__Required action__: Please give the number of lines in the records below that include "filter", with no other output.

__Stored entries__:
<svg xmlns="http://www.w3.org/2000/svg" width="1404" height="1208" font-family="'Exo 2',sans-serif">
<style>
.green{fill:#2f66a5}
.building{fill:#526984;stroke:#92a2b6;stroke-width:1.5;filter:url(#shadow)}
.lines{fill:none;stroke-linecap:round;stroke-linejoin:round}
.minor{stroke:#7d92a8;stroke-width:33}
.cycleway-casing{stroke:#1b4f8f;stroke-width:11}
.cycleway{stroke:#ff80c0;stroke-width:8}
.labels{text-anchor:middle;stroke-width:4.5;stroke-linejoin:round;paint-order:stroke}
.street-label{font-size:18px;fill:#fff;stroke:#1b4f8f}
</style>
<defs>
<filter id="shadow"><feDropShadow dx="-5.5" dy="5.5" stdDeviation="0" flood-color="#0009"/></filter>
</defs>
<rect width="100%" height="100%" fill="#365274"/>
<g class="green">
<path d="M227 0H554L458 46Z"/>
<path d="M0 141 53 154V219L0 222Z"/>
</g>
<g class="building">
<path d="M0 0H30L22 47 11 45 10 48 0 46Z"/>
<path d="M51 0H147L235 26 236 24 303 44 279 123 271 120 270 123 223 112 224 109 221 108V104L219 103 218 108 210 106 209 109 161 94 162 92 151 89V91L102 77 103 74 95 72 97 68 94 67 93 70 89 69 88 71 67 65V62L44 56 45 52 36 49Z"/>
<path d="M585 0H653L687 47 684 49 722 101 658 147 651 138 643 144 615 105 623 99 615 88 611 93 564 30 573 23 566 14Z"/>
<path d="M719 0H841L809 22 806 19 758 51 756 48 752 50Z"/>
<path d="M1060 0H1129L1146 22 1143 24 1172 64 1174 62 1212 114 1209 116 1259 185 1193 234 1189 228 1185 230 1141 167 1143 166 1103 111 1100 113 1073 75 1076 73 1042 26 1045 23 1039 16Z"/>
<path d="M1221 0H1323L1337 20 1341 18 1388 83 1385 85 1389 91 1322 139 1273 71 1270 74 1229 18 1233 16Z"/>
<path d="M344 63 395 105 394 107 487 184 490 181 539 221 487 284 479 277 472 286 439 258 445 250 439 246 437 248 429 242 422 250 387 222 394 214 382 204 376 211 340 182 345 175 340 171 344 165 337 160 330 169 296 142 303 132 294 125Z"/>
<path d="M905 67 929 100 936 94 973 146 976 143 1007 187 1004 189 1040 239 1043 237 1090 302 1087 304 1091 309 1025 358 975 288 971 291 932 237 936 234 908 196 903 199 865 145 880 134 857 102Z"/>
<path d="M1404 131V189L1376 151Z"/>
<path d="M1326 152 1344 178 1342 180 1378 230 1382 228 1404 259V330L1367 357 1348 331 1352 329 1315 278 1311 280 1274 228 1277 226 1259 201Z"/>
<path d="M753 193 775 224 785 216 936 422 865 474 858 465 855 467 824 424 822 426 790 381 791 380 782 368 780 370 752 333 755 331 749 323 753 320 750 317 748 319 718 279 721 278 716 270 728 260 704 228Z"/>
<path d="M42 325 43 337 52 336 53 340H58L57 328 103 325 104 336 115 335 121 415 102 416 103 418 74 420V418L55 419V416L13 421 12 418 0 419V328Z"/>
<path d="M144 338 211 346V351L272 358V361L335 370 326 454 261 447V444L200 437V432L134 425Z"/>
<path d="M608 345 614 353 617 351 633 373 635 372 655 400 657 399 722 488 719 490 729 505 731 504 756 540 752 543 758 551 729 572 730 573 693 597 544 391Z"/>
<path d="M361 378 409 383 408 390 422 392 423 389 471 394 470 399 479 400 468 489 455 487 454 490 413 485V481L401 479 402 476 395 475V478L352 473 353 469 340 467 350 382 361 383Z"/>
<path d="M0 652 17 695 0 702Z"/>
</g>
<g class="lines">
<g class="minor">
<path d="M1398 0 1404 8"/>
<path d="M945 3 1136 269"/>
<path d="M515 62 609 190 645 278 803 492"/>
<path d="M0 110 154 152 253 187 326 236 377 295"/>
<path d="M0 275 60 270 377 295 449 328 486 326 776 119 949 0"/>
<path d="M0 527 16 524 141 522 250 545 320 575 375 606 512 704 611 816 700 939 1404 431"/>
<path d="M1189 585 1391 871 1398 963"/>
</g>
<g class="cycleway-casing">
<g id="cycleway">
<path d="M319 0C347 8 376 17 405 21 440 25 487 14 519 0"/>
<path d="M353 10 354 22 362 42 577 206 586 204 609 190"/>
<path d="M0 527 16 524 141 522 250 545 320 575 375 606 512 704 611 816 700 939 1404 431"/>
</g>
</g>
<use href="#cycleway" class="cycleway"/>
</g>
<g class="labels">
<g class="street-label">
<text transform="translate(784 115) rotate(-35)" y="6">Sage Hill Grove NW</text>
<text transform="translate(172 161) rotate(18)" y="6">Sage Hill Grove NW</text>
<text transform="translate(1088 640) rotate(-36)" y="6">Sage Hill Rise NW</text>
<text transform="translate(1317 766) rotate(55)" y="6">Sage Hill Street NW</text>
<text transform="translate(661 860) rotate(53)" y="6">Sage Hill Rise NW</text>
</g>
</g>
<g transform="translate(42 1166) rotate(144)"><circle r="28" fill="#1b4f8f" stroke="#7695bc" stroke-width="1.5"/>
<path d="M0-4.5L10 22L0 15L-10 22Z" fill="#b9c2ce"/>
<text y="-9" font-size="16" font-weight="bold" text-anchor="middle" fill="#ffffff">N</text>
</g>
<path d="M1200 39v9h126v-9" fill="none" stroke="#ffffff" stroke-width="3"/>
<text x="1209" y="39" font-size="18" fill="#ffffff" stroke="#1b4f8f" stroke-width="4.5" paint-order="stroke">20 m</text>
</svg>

---

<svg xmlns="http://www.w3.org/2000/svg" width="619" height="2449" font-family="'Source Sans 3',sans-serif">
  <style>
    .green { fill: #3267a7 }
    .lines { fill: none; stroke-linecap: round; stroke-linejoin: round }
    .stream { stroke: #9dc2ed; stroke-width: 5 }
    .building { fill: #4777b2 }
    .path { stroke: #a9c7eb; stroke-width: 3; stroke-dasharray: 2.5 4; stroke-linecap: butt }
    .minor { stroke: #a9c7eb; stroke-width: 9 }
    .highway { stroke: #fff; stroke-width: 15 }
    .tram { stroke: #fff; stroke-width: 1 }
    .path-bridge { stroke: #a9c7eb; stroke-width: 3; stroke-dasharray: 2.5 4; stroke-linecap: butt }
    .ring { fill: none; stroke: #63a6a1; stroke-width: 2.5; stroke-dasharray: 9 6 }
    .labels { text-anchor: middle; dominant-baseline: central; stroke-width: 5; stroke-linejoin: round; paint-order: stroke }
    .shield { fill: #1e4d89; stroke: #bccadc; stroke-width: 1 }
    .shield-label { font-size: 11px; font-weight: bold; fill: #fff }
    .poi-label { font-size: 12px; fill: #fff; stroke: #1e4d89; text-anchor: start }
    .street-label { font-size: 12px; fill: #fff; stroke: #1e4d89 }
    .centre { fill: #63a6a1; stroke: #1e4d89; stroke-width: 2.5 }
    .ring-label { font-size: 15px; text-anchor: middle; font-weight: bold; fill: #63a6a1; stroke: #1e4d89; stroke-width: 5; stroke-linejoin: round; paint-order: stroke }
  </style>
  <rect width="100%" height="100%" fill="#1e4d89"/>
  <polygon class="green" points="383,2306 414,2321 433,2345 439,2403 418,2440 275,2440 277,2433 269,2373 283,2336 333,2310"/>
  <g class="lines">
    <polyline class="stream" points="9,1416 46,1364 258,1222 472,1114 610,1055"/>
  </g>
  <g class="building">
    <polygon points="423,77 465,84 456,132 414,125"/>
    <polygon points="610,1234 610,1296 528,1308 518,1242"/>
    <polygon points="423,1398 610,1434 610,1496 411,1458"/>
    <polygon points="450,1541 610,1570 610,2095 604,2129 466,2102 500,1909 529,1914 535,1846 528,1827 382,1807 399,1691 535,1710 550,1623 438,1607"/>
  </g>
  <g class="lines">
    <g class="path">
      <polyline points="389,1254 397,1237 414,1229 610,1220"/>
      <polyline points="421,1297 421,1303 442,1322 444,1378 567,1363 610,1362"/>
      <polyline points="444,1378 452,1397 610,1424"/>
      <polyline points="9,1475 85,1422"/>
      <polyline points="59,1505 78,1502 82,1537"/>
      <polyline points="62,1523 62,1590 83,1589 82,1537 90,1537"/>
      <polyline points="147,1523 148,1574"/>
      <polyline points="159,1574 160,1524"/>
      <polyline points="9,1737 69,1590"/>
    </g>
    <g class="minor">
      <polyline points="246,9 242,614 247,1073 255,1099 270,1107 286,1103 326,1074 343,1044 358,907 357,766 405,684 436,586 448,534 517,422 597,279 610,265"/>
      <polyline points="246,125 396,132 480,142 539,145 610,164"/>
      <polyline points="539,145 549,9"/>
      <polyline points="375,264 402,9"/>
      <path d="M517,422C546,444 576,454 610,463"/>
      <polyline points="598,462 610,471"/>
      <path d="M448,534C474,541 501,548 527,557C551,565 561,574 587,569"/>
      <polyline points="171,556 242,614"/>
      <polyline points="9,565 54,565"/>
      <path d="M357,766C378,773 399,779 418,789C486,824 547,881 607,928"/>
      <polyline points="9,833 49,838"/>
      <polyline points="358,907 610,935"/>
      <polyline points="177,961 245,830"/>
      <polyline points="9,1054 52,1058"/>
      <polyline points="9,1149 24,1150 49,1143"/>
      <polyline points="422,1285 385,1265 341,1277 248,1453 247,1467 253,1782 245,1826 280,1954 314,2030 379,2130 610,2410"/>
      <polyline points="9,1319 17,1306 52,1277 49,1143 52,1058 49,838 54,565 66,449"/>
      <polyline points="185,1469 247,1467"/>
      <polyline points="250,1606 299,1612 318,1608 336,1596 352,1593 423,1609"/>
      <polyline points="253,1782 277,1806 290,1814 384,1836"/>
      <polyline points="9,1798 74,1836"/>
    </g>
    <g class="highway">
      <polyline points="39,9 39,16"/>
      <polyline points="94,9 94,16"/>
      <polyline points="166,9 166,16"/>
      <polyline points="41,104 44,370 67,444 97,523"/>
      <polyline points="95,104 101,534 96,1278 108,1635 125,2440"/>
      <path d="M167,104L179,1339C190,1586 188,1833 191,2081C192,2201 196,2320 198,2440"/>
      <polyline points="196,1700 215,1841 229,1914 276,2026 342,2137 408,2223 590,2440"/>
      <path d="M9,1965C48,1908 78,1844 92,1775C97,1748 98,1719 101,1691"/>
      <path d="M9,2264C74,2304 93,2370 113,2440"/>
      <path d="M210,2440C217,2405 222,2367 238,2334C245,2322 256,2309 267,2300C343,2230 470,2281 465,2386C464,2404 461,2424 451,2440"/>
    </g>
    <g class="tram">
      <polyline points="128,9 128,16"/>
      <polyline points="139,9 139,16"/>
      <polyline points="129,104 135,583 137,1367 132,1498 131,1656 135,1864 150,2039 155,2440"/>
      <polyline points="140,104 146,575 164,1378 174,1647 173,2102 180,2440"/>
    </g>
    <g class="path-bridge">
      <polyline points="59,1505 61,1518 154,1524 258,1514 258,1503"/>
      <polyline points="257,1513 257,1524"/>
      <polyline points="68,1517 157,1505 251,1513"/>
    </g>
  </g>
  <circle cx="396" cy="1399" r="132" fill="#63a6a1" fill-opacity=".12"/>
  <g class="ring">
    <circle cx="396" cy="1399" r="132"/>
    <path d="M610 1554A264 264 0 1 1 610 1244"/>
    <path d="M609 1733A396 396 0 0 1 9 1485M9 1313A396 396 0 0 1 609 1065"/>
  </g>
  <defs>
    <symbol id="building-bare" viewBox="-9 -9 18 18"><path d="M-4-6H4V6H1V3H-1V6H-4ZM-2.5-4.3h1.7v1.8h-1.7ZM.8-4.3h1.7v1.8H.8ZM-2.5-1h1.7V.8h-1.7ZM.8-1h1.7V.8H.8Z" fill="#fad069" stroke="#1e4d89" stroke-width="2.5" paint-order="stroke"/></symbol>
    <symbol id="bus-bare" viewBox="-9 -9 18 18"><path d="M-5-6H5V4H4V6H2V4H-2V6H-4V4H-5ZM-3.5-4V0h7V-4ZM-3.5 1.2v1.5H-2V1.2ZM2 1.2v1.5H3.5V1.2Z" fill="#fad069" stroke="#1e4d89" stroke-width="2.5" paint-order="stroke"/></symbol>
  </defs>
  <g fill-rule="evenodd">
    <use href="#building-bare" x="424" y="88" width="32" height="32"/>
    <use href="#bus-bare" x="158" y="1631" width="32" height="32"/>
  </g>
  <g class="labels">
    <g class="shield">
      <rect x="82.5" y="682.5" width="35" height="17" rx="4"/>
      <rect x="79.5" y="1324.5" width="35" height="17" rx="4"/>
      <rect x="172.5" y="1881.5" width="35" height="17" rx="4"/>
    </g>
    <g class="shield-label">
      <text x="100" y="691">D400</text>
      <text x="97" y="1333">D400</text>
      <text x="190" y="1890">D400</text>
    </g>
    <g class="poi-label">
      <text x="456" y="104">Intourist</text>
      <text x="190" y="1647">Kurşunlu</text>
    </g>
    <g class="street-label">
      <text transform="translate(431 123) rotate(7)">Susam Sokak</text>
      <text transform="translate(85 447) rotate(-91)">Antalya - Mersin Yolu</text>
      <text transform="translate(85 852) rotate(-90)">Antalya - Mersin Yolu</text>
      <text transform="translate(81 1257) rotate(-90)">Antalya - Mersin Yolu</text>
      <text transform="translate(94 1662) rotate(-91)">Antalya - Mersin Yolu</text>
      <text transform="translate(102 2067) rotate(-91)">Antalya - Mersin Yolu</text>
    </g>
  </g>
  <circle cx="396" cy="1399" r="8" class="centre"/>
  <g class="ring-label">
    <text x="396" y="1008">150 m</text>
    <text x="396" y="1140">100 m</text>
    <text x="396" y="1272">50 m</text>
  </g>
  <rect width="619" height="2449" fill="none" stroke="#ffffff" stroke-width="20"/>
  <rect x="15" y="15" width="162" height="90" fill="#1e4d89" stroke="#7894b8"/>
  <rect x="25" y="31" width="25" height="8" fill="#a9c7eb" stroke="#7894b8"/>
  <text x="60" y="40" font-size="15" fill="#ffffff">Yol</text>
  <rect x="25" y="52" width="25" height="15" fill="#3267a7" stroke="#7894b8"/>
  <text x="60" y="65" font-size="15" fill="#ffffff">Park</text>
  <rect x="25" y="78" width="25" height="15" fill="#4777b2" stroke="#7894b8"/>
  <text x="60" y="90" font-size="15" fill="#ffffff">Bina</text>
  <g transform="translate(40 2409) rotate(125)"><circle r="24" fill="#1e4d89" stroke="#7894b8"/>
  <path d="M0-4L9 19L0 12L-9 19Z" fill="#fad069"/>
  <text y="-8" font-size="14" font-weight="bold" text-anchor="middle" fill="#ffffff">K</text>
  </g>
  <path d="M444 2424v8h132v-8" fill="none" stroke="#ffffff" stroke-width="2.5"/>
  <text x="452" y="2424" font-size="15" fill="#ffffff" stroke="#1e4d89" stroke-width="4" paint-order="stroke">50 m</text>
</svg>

__Written response__: 2